----- Information shown -----

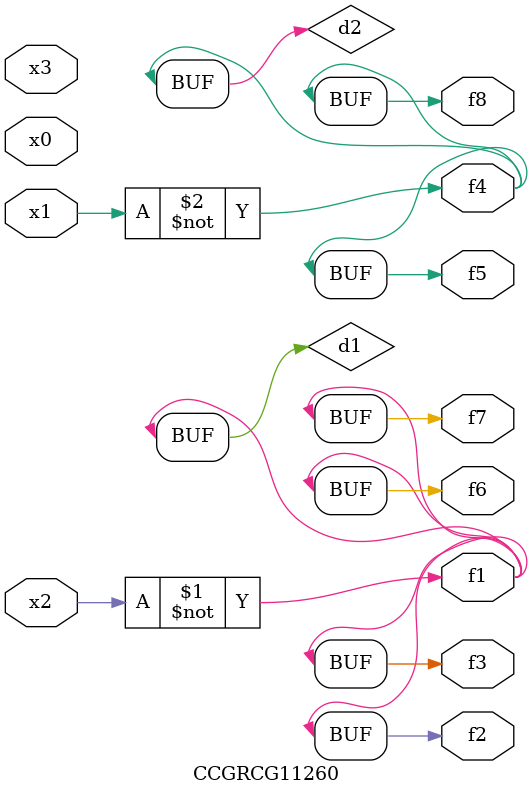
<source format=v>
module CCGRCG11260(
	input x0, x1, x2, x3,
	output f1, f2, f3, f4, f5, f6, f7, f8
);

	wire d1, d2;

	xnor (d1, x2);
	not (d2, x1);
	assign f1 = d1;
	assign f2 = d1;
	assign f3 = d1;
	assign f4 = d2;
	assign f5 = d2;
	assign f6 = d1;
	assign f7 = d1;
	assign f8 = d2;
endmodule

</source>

-----

(Task to carry out):
Count every line in the data that contains the word "assign", then give that count and nothing else.

(Solution for this problem):
8